As larvas tratadas com placebo receberam tratamento equivalente, exceto pela exposição ao calor, e a formação de PPE em adultos viáveis foi quantitativa no sétimo ao 13º dia. Aqui, MD G quatro induz a expressão de transgenes regulados por UAS em todas as quatro classes de neurônios sensoriais periféricos multidentríticos. UAS ou one delta C expressa uma versão modificada do canal de potássio retificador aberto de drosófila necessário para a transmissão sináptica, e UAS ourc um delta NC expressa uma versão ainda mais modificada do mesmo canal que não interfere na transmissão sináptica.
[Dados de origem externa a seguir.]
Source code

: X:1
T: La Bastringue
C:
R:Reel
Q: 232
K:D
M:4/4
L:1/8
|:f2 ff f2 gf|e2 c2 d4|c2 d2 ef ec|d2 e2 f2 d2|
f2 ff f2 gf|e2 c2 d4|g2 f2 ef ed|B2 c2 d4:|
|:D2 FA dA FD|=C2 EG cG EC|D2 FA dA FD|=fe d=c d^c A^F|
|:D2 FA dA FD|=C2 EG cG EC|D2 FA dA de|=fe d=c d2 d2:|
Observe que apenas as larvas que possuem tanto o driver MD GAL4 quanto o transgene UAS ORC1ΔC mostram latências aumentadas em quatro dos cinco comportamentos observados. Após assistir a este vídeo, você deverá ter uma boa compreensão de como medir as respostas locais e globais de larvas de GEs a estímulos térmicos nocivos. Estes procedimentos podem ser combinados com outros métodos, como análise genética, para identificar os genes necessários para a nocicepção térmica. Ao tentar realizar o ensaio com a sonda térmica, é importante lembrar-se de minimizar a variação na pressão, localização e ângulo de contato da sonda.
Este artigo demonstra ensaios para estudar a nocicepção térmica em larvas de Drosophila. As técnicas incluem a estimulação local de nociceptores térmicos e a ativação global desses neurônios, permitindo a visualização e quantificação das respostas comportamentais.
A avaliação quantitativa da nocicepção térmica em larvas de Drosophila permite a investigação de alta resolução da função dos neurônios sensoriais e das respostas comportamentais. Esses ensaios fornecem uma plataforma robusta para validação de alvos e redução de riscos mecanicistas na fase inicial de descoberta, oferecendo confiança preditiva para pesquisas sobre vias da dor. A abordagem facilita a continuidade translacional ao explorar mecanismos nociceptivos conservados, relevantes para modelos pré-clínicos mais amplos.
Esses ensaios situam-se dentro do continuum entre descoberta inicial e pré-clínico, permitindo a validação funcional de alvos e apoiando a identificação de compostos líderes para portfólios de pesquisa em dor.